The problem, I think, is that not all women are the same and not all men are the same. Broad generalisations about "manhood" and "womanhood" always leave some of us not fitting into the picture presented.
I agree.
And this isn't a problem that just effects women. Sometimes I look at myself critically and I wonder how much I am not being myself, and trying to conform to a religious community's overly narrow expectations.
Part of the problem I believe, is that I've been in some religious communities that were extremely controlling or traditionalist, and for a while I rejected all religion altogether as a result, and I don't know how to integrate it all back together.
Wouldn't you all agree that so much of the trouble comes from trying to impose on people what they SHOULD be like instead of celebrating (and encouraging) who they actually ARE?
I heard an Anglican priest talking about this on youtube a few days ago, talking about human dignity and touching on that theme, and it was a message I had not heard in many churches.
The Church needs to actually do more to train people in being genuinely loving, and not just pious. We are not used to thinking of love as a conscious discipline, Protestants typically think of love as just something that happens supernaturally, but perhaps that is something that needs to be challenged.

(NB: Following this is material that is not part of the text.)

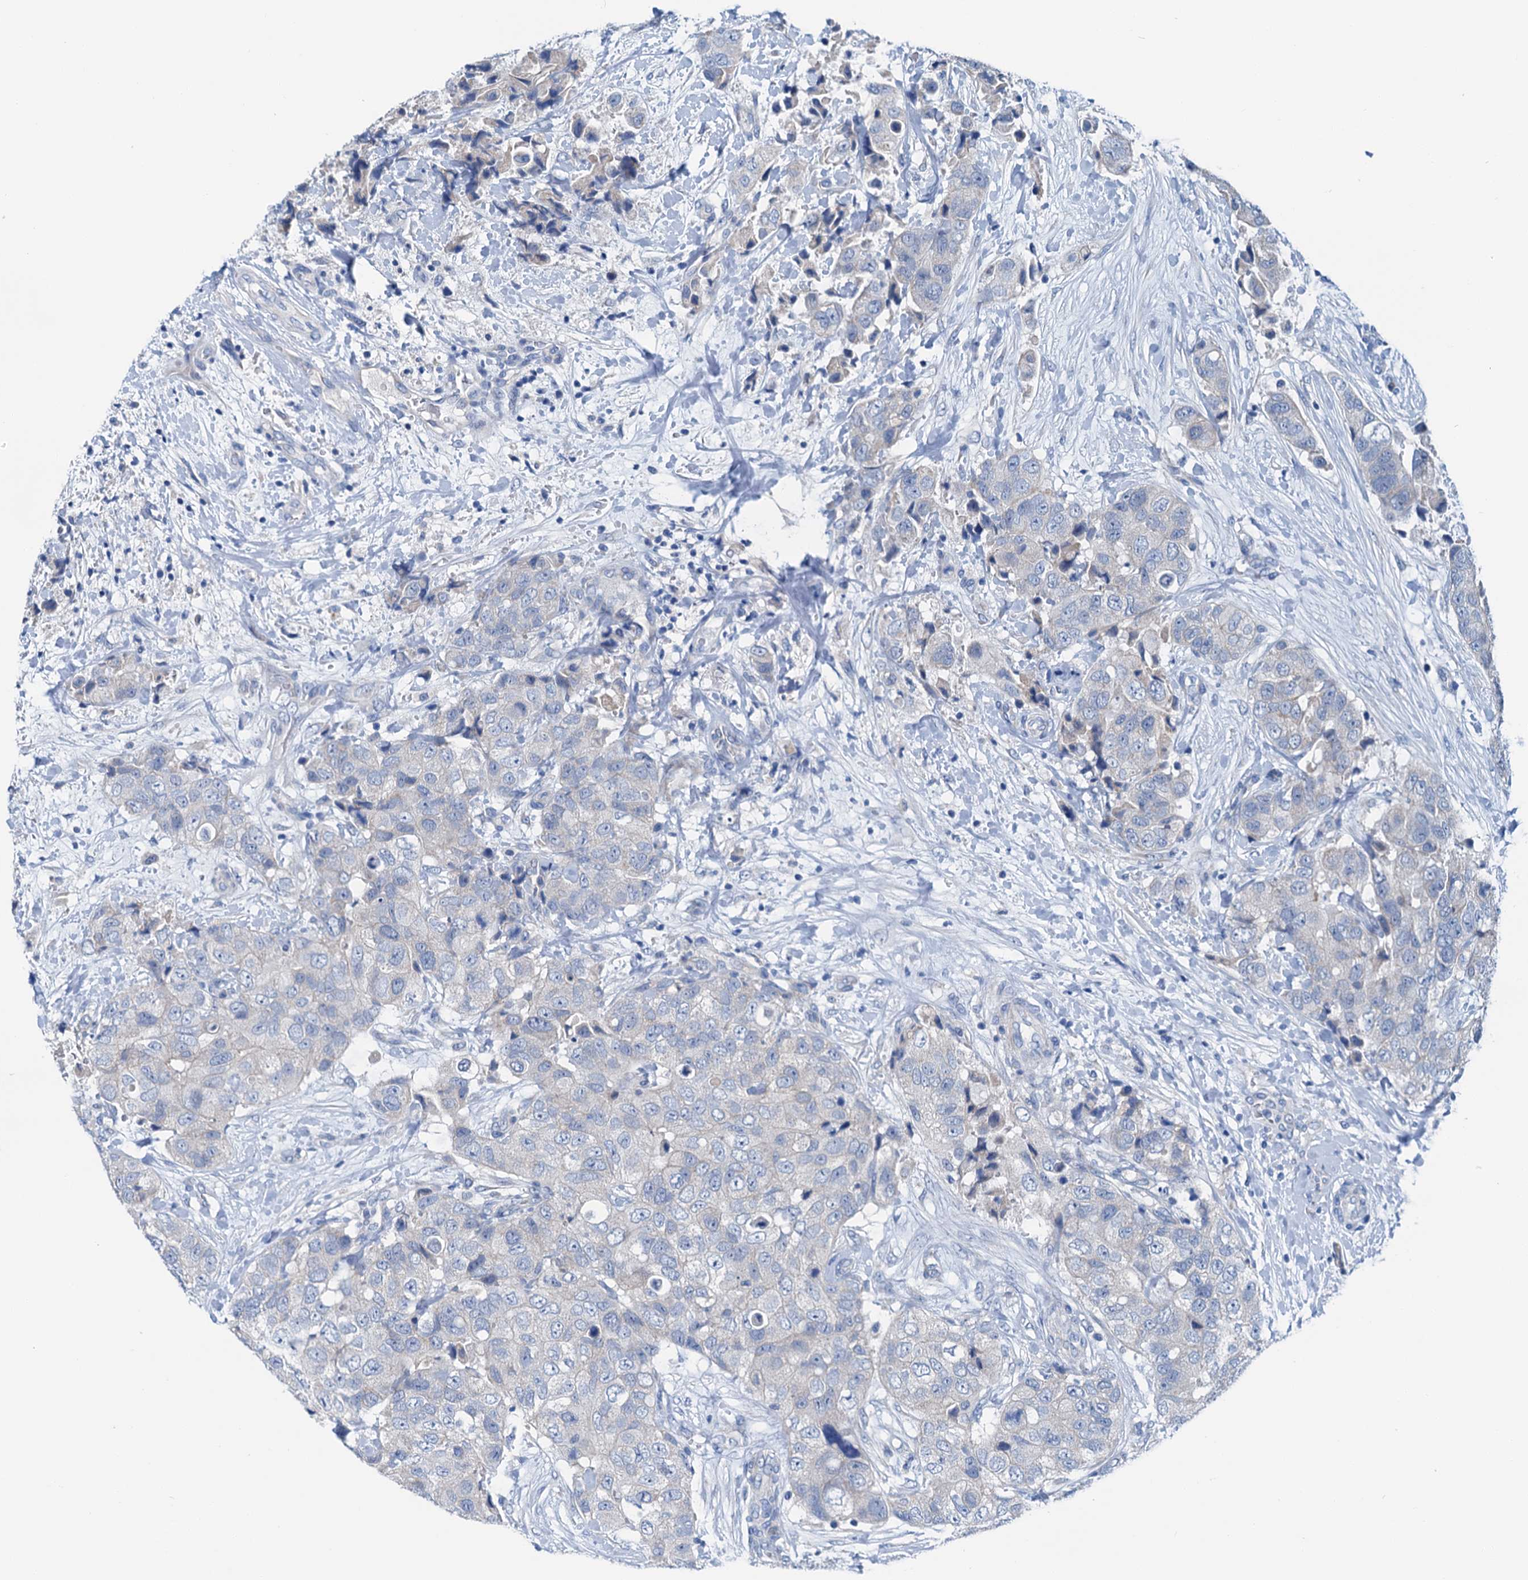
{"staining": {"intensity": "negative", "quantity": "none", "location": "none"}, "tissue": "breast cancer", "cell_type": "Tumor cells", "image_type": "cancer", "snomed": [{"axis": "morphology", "description": "Duct carcinoma"}, {"axis": "topography", "description": "Breast"}], "caption": "Breast infiltrating ductal carcinoma was stained to show a protein in brown. There is no significant positivity in tumor cells.", "gene": "KNDC1", "patient": {"sex": "female", "age": 62}}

I was getting all nostalgic today and re-reading old threads here (from 2011). At that time there was a huge problem in the Married sub-forum over discussing sex in marriage. There was a group that routinely started threads about how "sex is like maintenance" and should be perceived that way (and even likened it to regularly changing your oil in your car in order to ensure the longevity of your car life). Then there was a group of us that came up against that mindset....saying that sex shouldn't be an obligation....it should be a mutually enjoyed experience. Somehow that got translated to: "sex shouldn't be a part of marriage". One post that I particularly appreciated is this one.
Maybe less shoulds, period. Sometimes sex is all those things, and that's more often than not, fine. Though I think comparing sex to car maintanence is a bit creepy, sometimes people do get different things from sex, other than mind blowing experiences.
Letting go of the Calvinist need to rationally regulate every aspect of our lives according to an ideal, and just being comfortable in our own skin, is something that could go a long ways to making Christianity genuinely attractive again. People outside the Church are tired of hearing shrill, moralistic voices of all sorts.